### TASK PROMPT
Look through the entries below and count the lines with the word "Practicum" in them; give only the number.

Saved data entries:
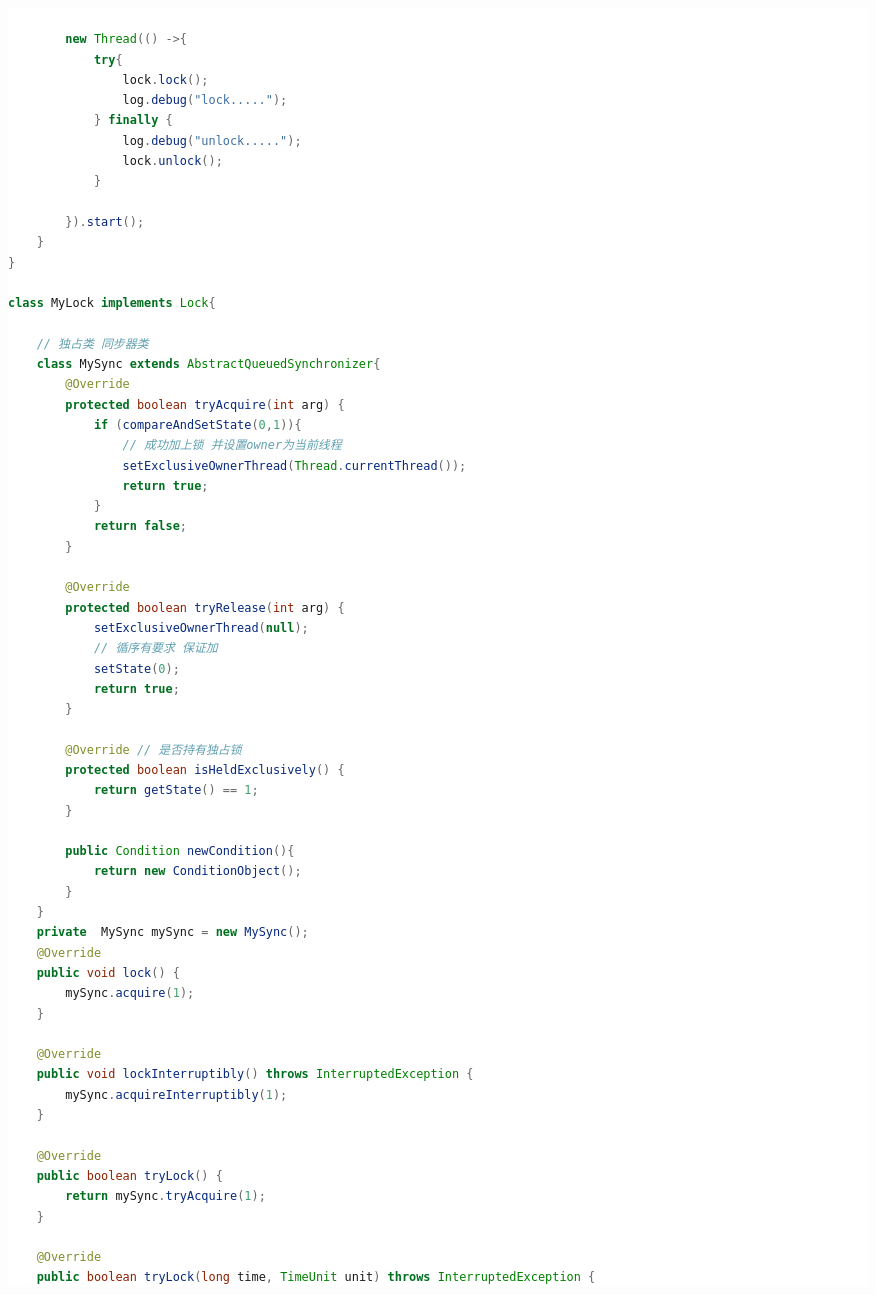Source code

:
```java

        new Thread(() ->{
            try{
                lock.lock();
                log.debug("lock.....");
            } finally {
                log.debug("unlock.....");
                lock.unlock();
            }

        }).start();
    }
}

class MyLock implements Lock{

    // 独占类 同步器类
    class MySync extends AbstractQueuedSynchronizer{
        @Override
        protected boolean tryAcquire(int arg) {
            if (compareAndSetState(0,1)){
                // 成功加上锁 并设置owner为当前线程
                setExclusiveOwnerThread(Thread.currentThread());
                return true;
            }
            return false;
        }

        @Override
        protected boolean tryRelease(int arg) {
            setExclusiveOwnerThread(null);
            // 循序有要求 保证加
            setState(0);
            return true;
        }

        @Override // 是否持有独占锁
        protected boolean isHeldExclusively() {
            return getState() == 1;
        }

        public Condition newCondition(){
            return new ConditionObject();
        }
    }
    private  MySync mySync = new MySync();
    @Override
    public void lock() {
        mySync.acquire(1);
    }

    @Override
    public void lockInterruptibly() throws InterruptedException {
        mySync.acquireInterruptibly(1);
    }

    @Override
    public boolean tryLock() {
        return mySync.tryAcquire(1);
    }

    @Override
    public boolean tryLock(long time, TimeUnit unit) throws InterruptedException {
```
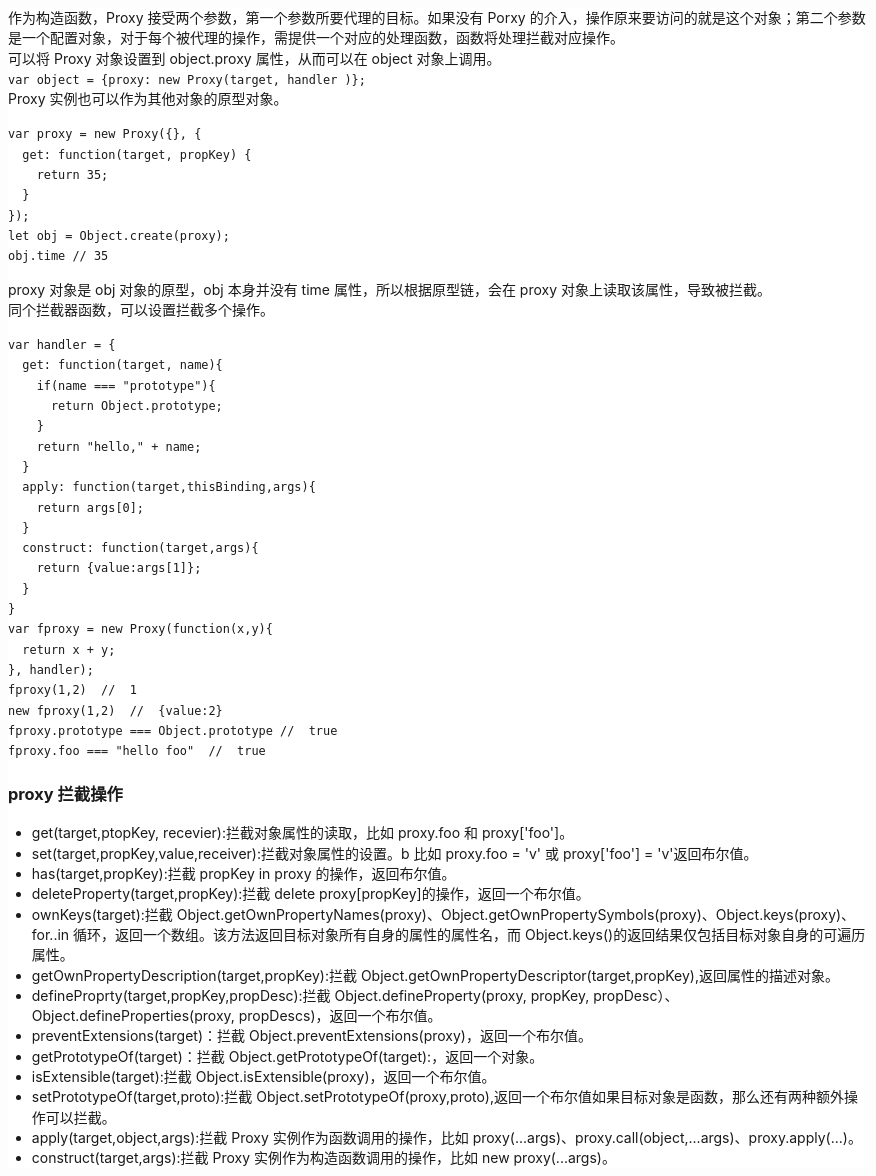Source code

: 作为构造函数，Proxy 接受两个参数，第一个参数所要代理的目标。如果没有 Porxy 的介入，操作原来要访问的就是这个对象；第二个参数是一个配置对象，对于每个被代理的操作，需提供一个对应的处理函数，函数将处理拦截对应操作。  
可以将 Proxy 对象设置到 object.proxy 属性，从而可以在 object 对象上调用。  
`var object = {proxy: new Proxy(target, handler )};`  
Proxy 实例也可以作为其他对象的原型对象。

```
var proxy = new Proxy({}, {
  get: function(target, propKey) {
    return 35;
  }
});
let obj = Object.create(proxy);
obj.time // 35
```

proxy 对象是 obj 对象的原型，obj 本身并没有 time 属性，所以根据原型链，会在 proxy 对象上读取该属性，导致被拦截。  
同个拦截器函数，可以设置拦截多个操作。

```
var handler = {
  get: function(target, name){
    if(name === "prototype"){
      return Object.prototype;
    }
    return "hello," + name;
  }
  apply: function(target,thisBinding,args){
    return args[0];
  }
  construct: function(target,args){
    return {value:args[1]};
  }
}
var fproxy = new Proxy(function(x,y){
  return x + y;
}, handler);
fproxy(1,2)  //  1
new fproxy(1,2)  //  {value:2}
fproxy.prototype === Object.prototype //  true
fproxy.foo === "hello foo"  //  true
```

### proxy 拦截操作

-   get(target,ptopKey, recevier):拦截对象属性的读取，比如 proxy.foo 和 proxy['foo']。
-   set(target,propKey,value,receiver):拦截对象属性的设置。b 比如 proxy.foo = 'v' 或 proxy['foo'] = 'v'返回布尔值。
-   has(target,propKey):拦截 propKey in proxy 的操作，返回布尔值。
-   deleteProperty(target,propKey):拦截 delete proxy[propKey]的操作，返回一个布尔值。
-   ownKeys(target):拦截 Object.getOwnPropertyNames(proxy)、Object.getOwnPropertySymbols(proxy)、Object.keys(proxy)、for..in 循环，返回一个数组。该方法返回目标对象所有自身的属性的属性名，而 Object.keys()的返回结果仅包括目标对象自身的可遍历属性。
-   getOwnPropertyDescription(target,propKey):拦截 Object.getOwnPropertyDescriptor(target,propKey),返回属性的描述对象。
-   defineProprty(target,propKey,propDesc):拦截 Object.defineProperty(proxy, propKey, propDesc）、Object.defineProperties(proxy, propDescs)，返回一个布尔值。
-   preventExtensions(target)：拦截 Object.preventExtensions(proxy)，返回一个布尔值。
-   getPrototypeOf(target)：拦截 Object.getPrototypeOf(target):，返回一个对象。
-   isExtensible(target):拦截 Object.isExtensible(proxy)，返回一个布尔值。
-   setPrototypeOf(target,proto):拦截 Object.setPrototypeOf(proxy,proto),返回一个布尔值如果目标对象是函数，那么还有两种额外操作可以拦截。
-   apply(target,object,args):拦截 Proxy 实例作为函数调用的操作，比如 proxy(...args)、proxy.call(object,...args)、proxy.apply(...)。
-   construct(target,args):拦截 Proxy 实例作为构造函数调用的操作，比如 new proxy(...args)。
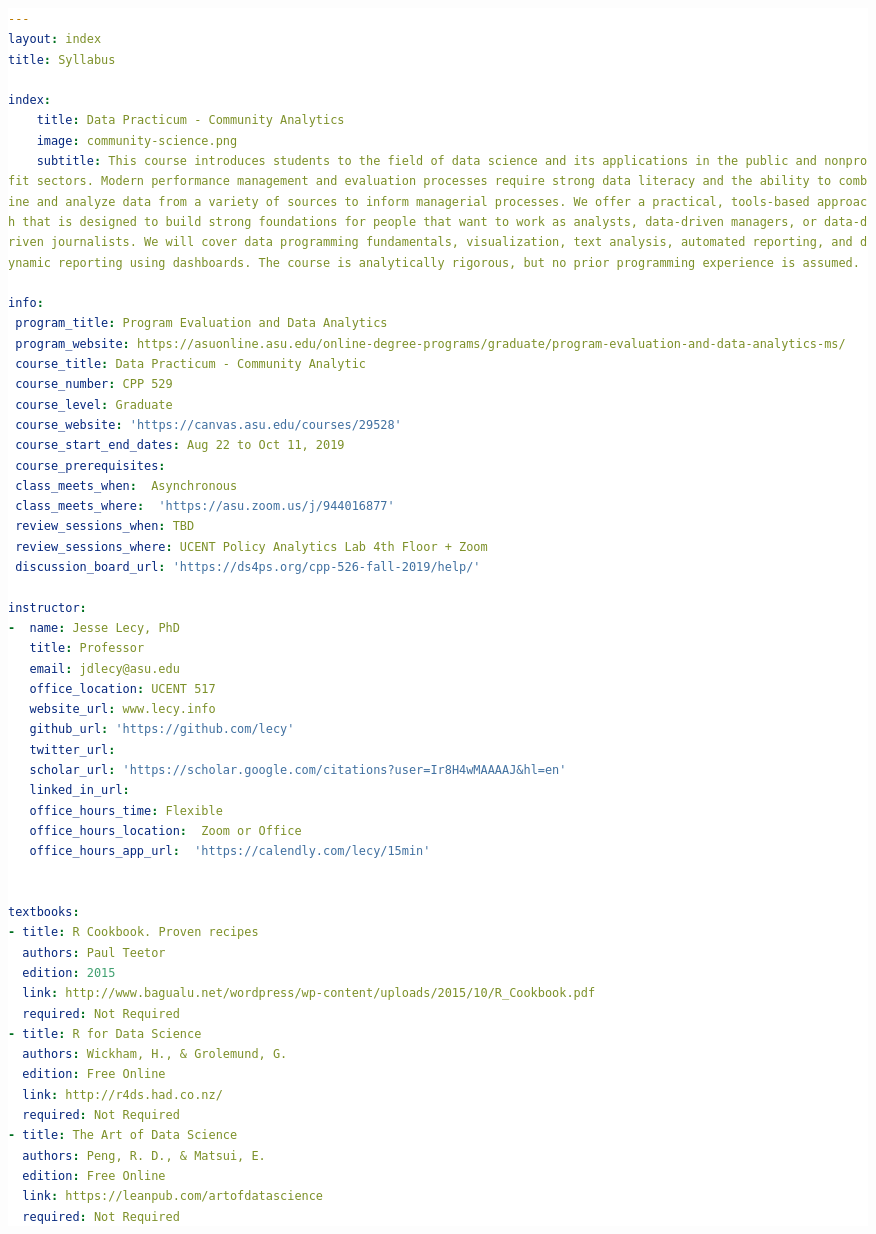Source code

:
 ```yaml
--- 
layout: index
title: Syllabus

index:
    title: Data Practicum - Community Analytics
    image: community-science.png
    subtitle: This course introduces students to the field of data science and its applications in the public and nonprofit sectors. Modern performance management and evaluation processes require strong data literacy and the ability to combine and analyze data from a variety of sources to inform managerial processes. We offer a practical, tools-based approach that is designed to build strong foundations for people that want to work as analysts, data-driven managers, or data-driven journalists. We will cover data programming fundamentals, visualization, text analysis, automated reporting, and dynamic reporting using dashboards. The course is analytically rigorous, but no prior programming experience is assumed.
    
info: 
 program_title: Program Evaluation and Data Analytics
 program_website: https://asuonline.asu.edu/online-degree-programs/graduate/program-evaluation-and-data-analytics-ms/
 course_title: Data Practicum - Community Analytic
 course_number: CPP 529 
 course_level: Graduate 
 course_website: 'https://canvas.asu.edu/courses/29528'
 course_start_end_dates: Aug 22 to Oct 11, 2019  
 course_prerequisites:  
 class_meets_when:  Asynchronous  
 class_meets_where:  'https://asu.zoom.us/j/944016877'
 review_sessions_when: TBD 
 review_sessions_where: UCENT Policy Analytics Lab 4th Floor + Zoom
 discussion_board_url: 'https://ds4ps.org/cpp-526-fall-2019/help/'

instructor:
-  name: Jesse Lecy, PhD
   title: Professor
   email: jdlecy@asu.edu
   office_location: UCENT 517
   website_url: www.lecy.info
   github_url: 'https://github.com/lecy' 
   twitter_url: 
   scholar_url: 'https://scholar.google.com/citations?user=Ir8H4wMAAAAJ&hl=en'
   linked_in_url:
   office_hours_time: Flexible
   office_hours_location:  Zoom or Office
   office_hours_app_url:  'https://calendly.com/lecy/15min'
   

textbooks:
- title: R Cookbook. Proven recipes
  authors: Paul Teetor
  edition: 2015
  link: http://www.bagualu.net/wordpress/wp-content/uploads/2015/10/R_Cookbook.pdf
  required: Not Required
- title: R for Data Science
  authors: Wickham, H., & Grolemund, G.
  edition: Free Online
  link: http://r4ds.had.co.nz/
  required: Not Required
- title: The Art of Data Science
  authors: Peng, R. D., & Matsui, E.
  edition: Free Online
  link: https://leanpub.com/artofdatascience
  required: Not Required
```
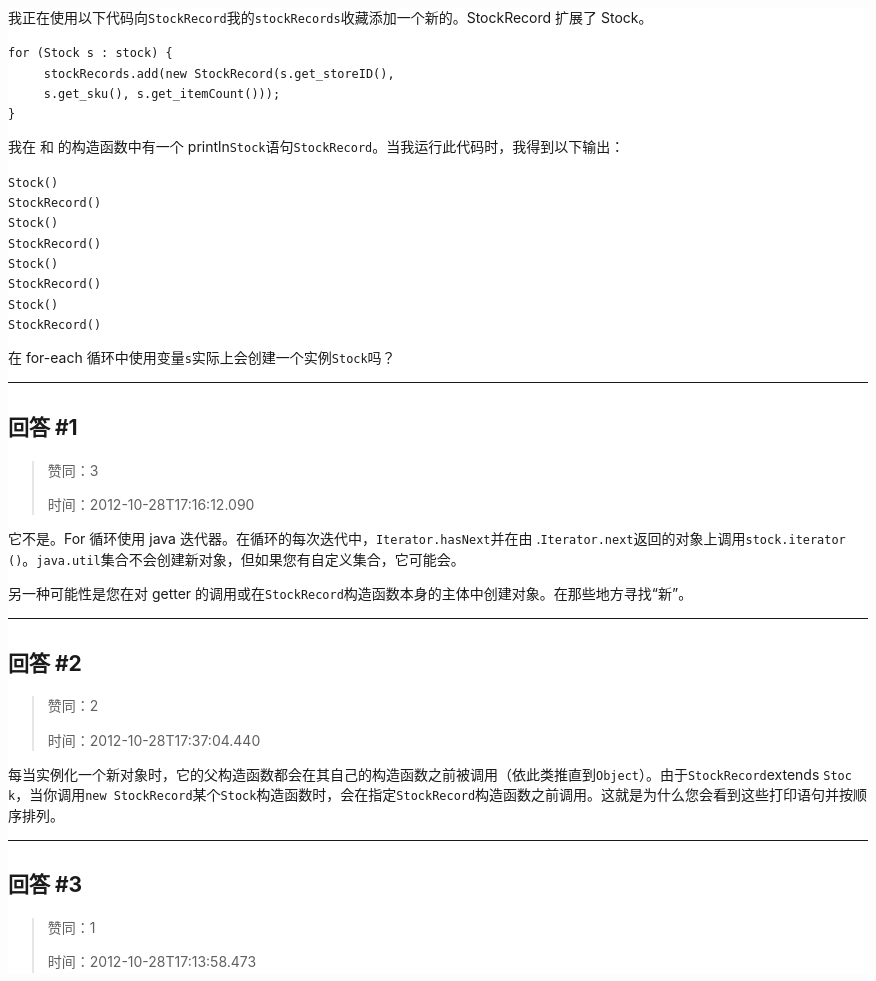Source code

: 我正在使用以下代码向`StockRecord`我的`stockRecords`收藏添加一个新的。StockRecord 扩展了 Stock。

```
for (Stock s : stock) {
     stockRecords.add(new StockRecord(s.get_storeID(),
     s.get_sku(), s.get_itemCount()));
} 
```

我在 和 的构造函数中有一个 println`Stock`语句`StockRecord`。当我运行此代码时，我得到以下输出：

```
Stock()
StockRecord()
Stock()
StockRecord()
Stock()
StockRecord()
Stock()
StockRecord() 
```

在 for-each 循环中使用变量`s`实际上会创建一个实例`Stock`吗？

* * *

## 回答 #1

> 赞同：3
> 
> 时间：2012-10-28T17:16:12.090

它不是。For 循环使用 java 迭代器。在循环的每次迭代中，`Iterator.hasNext`并在由 .`Iterator.next`返回的对象上调用`stock.iterator()`。`java.util`集合不会创建新对象，但如果您有自定义集合，它可能会。

另一种可能性是您在对 getter 的调用或在`StockRecord`构造函数本身的主体中创建对象。在那些地方寻找“新”。

* * *

## 回答 #2

> 赞同：2
> 
> 时间：2012-10-28T17:37:04.440

每当实例化一个新对象时，它的父构造函数都会在其自己的构造函数之前被调用（依此类推直到`Object`）。由于`StockRecord`extends `Stock`，当你调用`new StockRecord`某个`Stock`构造函数时，会在指定`StockRecord`构造函数之前调用。这就是为什么您会看到这些打印语句并按顺序排列。

* * *

## 回答 #3

> 赞同：1
> 
> 时间：2012-10-28T17:13:58.473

### ANSWER BOX
2